Segment Start: Record excerpts

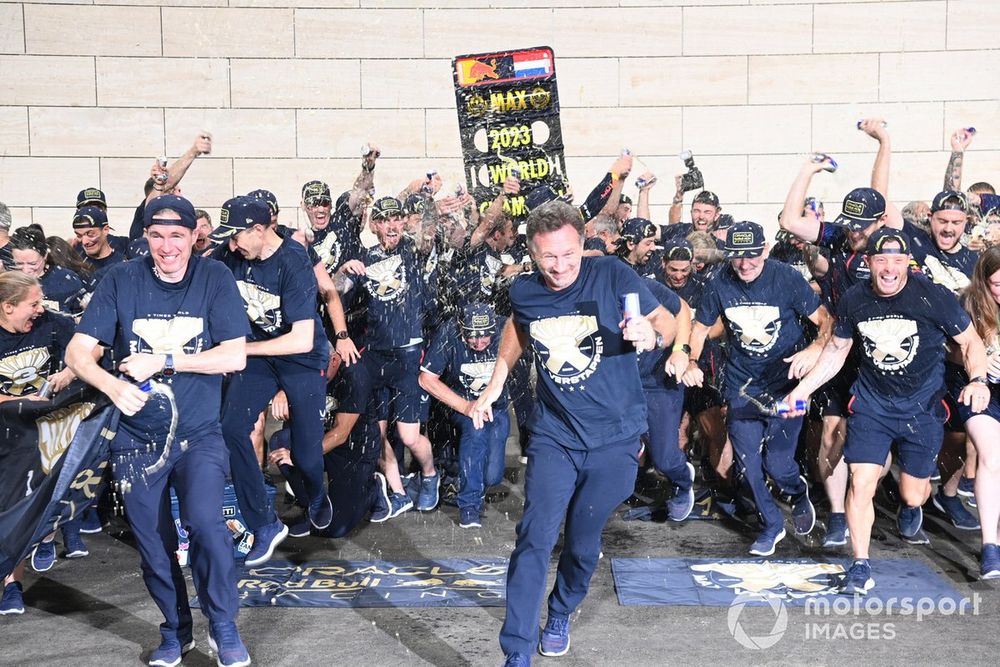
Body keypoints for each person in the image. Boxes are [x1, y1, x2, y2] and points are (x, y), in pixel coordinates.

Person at [470, 200, 681, 665]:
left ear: (581, 244)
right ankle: (517, 652)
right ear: (531, 253)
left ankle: (561, 609)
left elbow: (667, 319)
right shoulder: (525, 291)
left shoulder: (611, 275)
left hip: (616, 438)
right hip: (555, 436)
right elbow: (518, 328)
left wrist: (652, 336)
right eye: (549, 257)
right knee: (534, 538)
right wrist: (496, 381)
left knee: (583, 547)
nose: (560, 266)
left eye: (568, 254)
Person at [65, 194, 253, 666]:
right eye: (156, 235)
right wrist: (110, 384)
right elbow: (76, 352)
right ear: (144, 236)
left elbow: (234, 356)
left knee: (208, 525)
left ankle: (224, 627)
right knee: (153, 544)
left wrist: (166, 360)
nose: (166, 246)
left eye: (176, 235)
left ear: (194, 236)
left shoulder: (215, 278)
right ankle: (176, 631)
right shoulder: (120, 279)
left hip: (198, 433)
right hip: (136, 441)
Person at [782, 228, 990, 595]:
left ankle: (913, 505)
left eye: (897, 260)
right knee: (861, 482)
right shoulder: (854, 299)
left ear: (908, 263)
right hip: (872, 407)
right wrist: (801, 390)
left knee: (913, 494)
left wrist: (977, 379)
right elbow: (836, 351)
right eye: (881, 260)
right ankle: (860, 563)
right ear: (869, 263)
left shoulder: (933, 296)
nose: (889, 268)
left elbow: (970, 341)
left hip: (921, 409)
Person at [683, 221, 831, 556]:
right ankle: (771, 523)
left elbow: (826, 321)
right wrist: (690, 360)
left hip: (786, 384)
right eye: (737, 257)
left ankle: (795, 491)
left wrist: (813, 349)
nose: (745, 264)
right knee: (748, 462)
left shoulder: (786, 278)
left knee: (778, 465)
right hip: (742, 384)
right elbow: (700, 328)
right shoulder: (718, 282)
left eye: (752, 256)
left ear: (764, 250)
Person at [211, 196, 333, 567]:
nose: (231, 245)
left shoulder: (294, 261)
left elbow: (300, 339)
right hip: (260, 357)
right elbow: (195, 269)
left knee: (309, 456)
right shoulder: (232, 253)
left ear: (259, 230)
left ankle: (315, 493)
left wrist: (243, 350)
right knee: (232, 428)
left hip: (301, 359)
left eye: (236, 237)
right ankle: (264, 524)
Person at [335, 196, 439, 517]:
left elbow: (428, 235)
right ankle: (397, 491)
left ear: (404, 222)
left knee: (409, 436)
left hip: (408, 357)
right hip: (376, 357)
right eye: (385, 219)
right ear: (375, 225)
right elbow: (333, 293)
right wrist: (341, 270)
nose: (392, 225)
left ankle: (430, 475)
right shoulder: (363, 259)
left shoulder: (413, 251)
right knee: (375, 434)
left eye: (397, 219)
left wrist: (429, 201)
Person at [0, 271, 79, 616]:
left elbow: (87, 350)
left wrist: (72, 370)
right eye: (32, 304)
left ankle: (13, 579)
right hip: (5, 427)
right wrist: (17, 401)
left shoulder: (53, 323)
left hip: (38, 433)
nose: (39, 309)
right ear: (7, 306)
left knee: (21, 504)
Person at [420, 303, 510, 529]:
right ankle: (469, 506)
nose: (479, 343)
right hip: (461, 402)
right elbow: (426, 379)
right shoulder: (449, 331)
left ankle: (465, 476)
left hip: (495, 406)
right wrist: (466, 406)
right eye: (472, 338)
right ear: (462, 330)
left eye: (484, 337)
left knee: (492, 477)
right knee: (475, 428)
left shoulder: (507, 329)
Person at [946, 246, 1000, 578]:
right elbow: (950, 350)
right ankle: (989, 545)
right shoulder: (968, 304)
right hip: (978, 390)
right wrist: (978, 362)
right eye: (996, 283)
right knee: (992, 457)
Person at [9, 226, 88, 317]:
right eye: (19, 264)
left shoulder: (67, 280)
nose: (26, 270)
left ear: (45, 255)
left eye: (32, 264)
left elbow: (81, 319)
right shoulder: (8, 282)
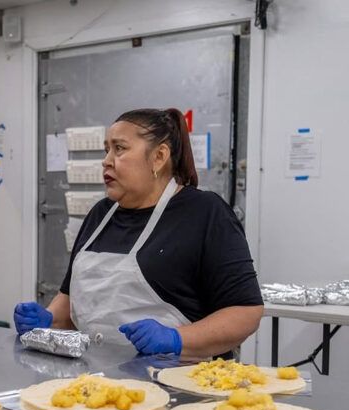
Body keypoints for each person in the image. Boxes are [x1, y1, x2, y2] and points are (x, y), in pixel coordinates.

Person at [14, 108, 262, 358]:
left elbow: (245, 313)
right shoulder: (101, 215)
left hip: (183, 382)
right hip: (98, 382)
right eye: (106, 149)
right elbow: (73, 301)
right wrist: (49, 320)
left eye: (119, 148)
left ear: (159, 157)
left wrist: (176, 339)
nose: (107, 160)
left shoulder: (205, 213)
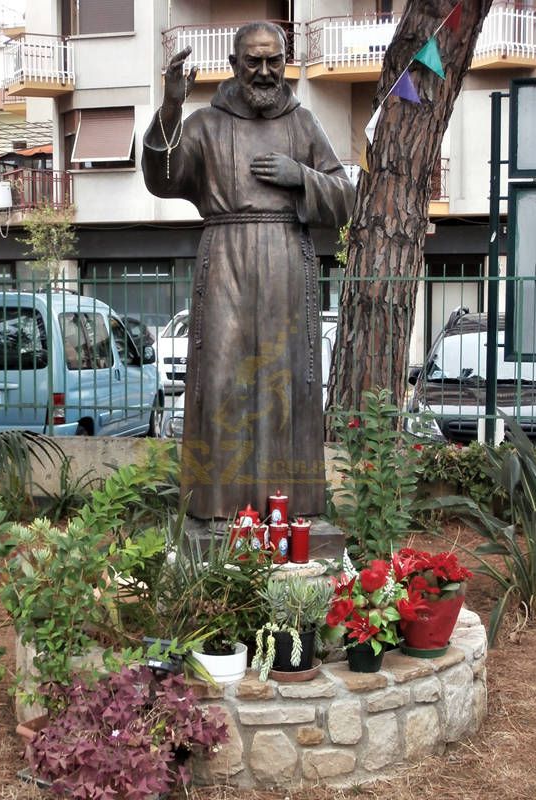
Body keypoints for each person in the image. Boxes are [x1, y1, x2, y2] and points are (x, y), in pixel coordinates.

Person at [143, 21, 354, 519]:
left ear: (285, 63)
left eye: (273, 61)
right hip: (226, 260)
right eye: (253, 61)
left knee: (286, 381)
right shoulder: (205, 124)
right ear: (235, 66)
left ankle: (289, 508)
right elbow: (161, 178)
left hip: (286, 260)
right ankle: (219, 509)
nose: (264, 71)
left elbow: (347, 197)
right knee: (219, 381)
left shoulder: (303, 124)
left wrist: (299, 176)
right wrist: (171, 108)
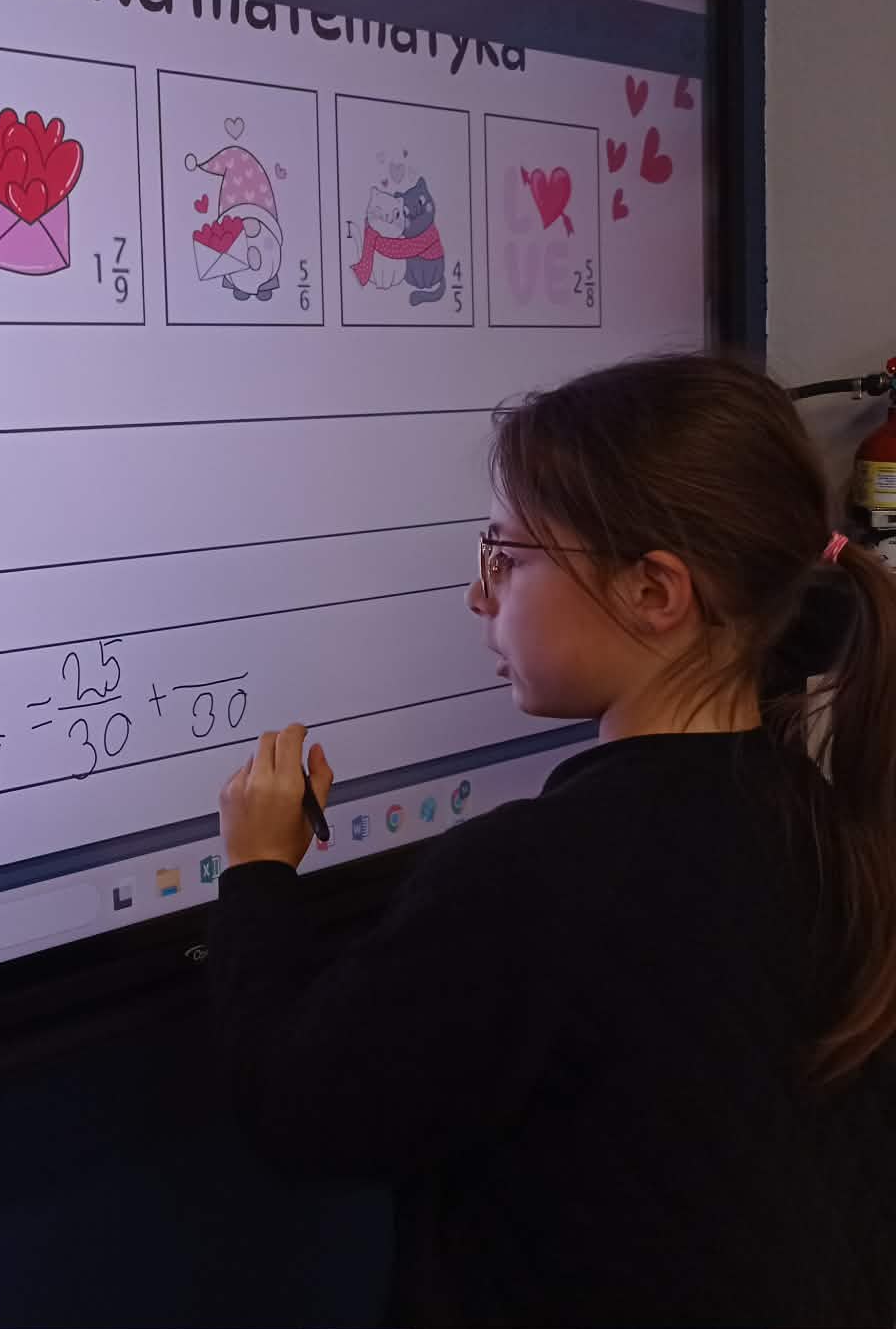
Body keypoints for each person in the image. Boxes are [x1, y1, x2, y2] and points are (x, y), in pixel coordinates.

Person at [207, 352, 896, 1325]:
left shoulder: (538, 874)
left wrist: (256, 873)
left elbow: (303, 1112)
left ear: (653, 591)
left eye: (510, 556)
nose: (479, 596)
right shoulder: (823, 818)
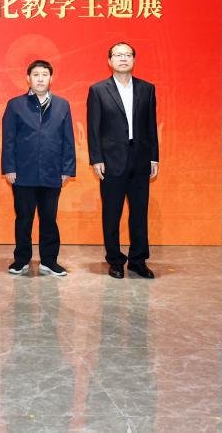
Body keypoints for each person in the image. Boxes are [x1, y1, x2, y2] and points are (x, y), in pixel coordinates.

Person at [87, 42, 159, 279]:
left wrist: (154, 157)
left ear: (134, 60)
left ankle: (138, 261)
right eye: (118, 55)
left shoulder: (147, 89)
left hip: (140, 160)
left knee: (139, 213)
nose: (123, 58)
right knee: (112, 214)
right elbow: (93, 127)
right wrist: (96, 158)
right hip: (111, 161)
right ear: (110, 61)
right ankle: (115, 261)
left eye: (128, 55)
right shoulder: (98, 90)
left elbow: (150, 126)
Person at [1, 60, 76, 276]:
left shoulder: (62, 105)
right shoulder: (15, 104)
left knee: (49, 219)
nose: (40, 79)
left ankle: (49, 261)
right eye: (36, 75)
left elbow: (68, 139)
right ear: (28, 79)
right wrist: (9, 167)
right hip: (22, 173)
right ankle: (21, 259)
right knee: (24, 218)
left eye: (44, 74)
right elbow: (8, 139)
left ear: (51, 78)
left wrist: (67, 169)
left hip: (52, 172)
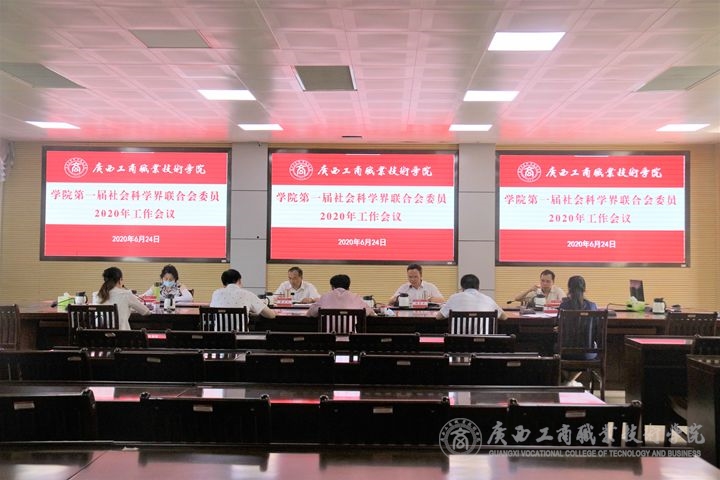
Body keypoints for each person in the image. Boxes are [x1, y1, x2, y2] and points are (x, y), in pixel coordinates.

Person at [436, 274, 507, 320]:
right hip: (483, 339)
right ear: (478, 288)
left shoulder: (454, 298)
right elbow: (504, 317)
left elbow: (438, 317)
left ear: (462, 288)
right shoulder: (488, 299)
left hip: (457, 338)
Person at [210, 269, 276, 318]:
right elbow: (271, 315)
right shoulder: (247, 294)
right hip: (240, 333)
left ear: (224, 284)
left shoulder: (216, 294)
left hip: (218, 333)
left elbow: (212, 312)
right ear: (239, 281)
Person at [306, 274, 376, 317]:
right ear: (348, 288)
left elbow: (310, 313)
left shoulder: (325, 297)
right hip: (351, 336)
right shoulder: (355, 297)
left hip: (328, 336)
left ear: (332, 287)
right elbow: (371, 313)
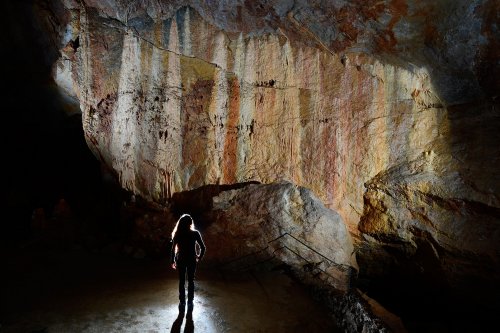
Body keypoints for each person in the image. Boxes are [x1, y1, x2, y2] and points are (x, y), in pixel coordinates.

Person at [171, 213, 206, 308]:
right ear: (190, 223)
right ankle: (190, 301)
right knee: (191, 281)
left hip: (181, 259)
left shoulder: (178, 234)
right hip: (191, 259)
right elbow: (203, 247)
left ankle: (182, 301)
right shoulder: (195, 233)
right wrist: (199, 257)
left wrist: (172, 261)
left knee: (181, 281)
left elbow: (173, 249)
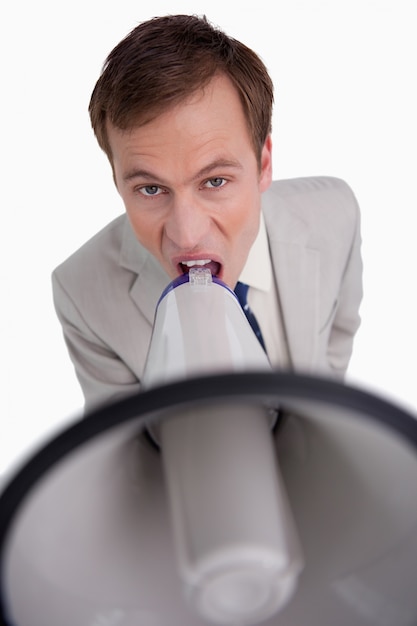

Segment End: Record excerpts

Aim of the task => Please give again the lines above between the line holding "right elbow: (76, 352)" and the line holding "left shoulder: (215, 278)", inclusive, exactly as they are and with nothing added.

Finished exercise =>
right elbow: (76, 352)
right ear: (144, 236)
left elbow: (234, 356)
left knee: (208, 525)
left ankle: (224, 627)
right knee: (153, 544)
left wrist: (166, 360)
nose: (166, 246)
left eye: (176, 235)
left ear: (194, 236)
left shoulder: (215, 278)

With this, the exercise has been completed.